> **What is asked**:
Rewrite everything from the line containing "latitude: 57.6599" down to the line containing "latitude: 48.8952", swapping "sub-region" for "district" and leaving the rest of these lines unchanged.

> **Task material**:
**********
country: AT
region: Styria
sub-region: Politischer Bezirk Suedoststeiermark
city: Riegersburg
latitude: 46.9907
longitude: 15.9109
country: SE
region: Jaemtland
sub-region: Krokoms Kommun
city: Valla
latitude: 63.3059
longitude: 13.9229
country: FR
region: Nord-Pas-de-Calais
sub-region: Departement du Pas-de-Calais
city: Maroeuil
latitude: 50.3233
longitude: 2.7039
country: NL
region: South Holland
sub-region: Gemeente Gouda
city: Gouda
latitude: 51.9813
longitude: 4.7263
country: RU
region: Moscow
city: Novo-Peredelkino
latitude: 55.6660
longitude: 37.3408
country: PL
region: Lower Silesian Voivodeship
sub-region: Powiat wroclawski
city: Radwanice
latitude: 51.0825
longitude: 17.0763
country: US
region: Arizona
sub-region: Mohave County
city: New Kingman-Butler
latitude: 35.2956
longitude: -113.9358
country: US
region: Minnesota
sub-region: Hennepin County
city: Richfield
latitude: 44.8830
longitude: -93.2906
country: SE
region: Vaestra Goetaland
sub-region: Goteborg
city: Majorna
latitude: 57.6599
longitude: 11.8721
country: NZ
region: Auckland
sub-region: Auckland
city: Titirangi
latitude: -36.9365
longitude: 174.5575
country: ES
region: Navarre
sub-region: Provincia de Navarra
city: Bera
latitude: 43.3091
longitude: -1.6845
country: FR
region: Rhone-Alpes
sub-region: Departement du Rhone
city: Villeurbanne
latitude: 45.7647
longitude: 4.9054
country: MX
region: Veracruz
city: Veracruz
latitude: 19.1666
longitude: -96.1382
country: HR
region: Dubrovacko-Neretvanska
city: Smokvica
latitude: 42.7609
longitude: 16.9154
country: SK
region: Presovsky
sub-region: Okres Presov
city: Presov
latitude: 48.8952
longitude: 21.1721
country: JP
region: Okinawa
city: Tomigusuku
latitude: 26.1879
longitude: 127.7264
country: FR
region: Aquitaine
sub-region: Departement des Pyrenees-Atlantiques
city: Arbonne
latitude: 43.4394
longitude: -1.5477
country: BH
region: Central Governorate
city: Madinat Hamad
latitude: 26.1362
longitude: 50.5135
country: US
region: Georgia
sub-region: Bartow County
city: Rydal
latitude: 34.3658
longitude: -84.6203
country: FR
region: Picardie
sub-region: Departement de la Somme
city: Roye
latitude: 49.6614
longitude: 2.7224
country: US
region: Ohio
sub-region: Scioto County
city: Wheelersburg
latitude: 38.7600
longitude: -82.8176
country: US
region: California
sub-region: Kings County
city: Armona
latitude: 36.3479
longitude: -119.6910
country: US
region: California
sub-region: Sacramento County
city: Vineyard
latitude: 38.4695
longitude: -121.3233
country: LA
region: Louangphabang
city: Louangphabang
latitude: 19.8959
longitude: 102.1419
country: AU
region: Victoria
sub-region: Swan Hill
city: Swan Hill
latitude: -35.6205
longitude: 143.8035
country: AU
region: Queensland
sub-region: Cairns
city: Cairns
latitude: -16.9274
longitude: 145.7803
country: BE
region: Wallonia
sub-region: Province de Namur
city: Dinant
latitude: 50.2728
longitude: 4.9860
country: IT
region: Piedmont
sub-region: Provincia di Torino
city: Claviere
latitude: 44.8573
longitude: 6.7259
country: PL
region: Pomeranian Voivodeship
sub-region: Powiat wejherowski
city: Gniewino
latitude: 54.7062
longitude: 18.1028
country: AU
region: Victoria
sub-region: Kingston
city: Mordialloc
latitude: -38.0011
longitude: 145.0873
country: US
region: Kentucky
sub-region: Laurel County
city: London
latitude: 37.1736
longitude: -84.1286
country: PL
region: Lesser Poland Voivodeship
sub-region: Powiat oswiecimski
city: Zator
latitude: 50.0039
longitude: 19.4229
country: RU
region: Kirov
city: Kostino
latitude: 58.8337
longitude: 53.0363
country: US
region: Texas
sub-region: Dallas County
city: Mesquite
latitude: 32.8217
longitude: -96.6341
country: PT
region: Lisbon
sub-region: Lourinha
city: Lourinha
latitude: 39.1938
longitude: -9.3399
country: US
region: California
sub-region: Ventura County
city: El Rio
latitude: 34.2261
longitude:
**********
> **Written reply**:
latitude: 57.6599
longitude: 11.8721
country: NZ
region: Auckland
district: Auckland
city: Titirangi
latitude: -36.9365
longitude: 174.5575
country: ES
region: Navarre
district: Provincia de Navarra
city: Bera
latitude: 43.3091
longitude: -1.6845
country: FR
region: Rhone-Alpes
district: Departement du Rhone
city: Villeurbanne
latitude: 45.7647
longitude: 4.9054
country: MX
region: Veracruz
city: Veracruz
latitude: 19.1666
longitude: -96.1382
country: HR
region: Dubrovacko-Neretvanska
city: Smokvica
latitude: 42.7609
longitude: 16.9154
country: SK
region: Presovsky
district: Okres Presov
city: Presov
latitude: 48.8952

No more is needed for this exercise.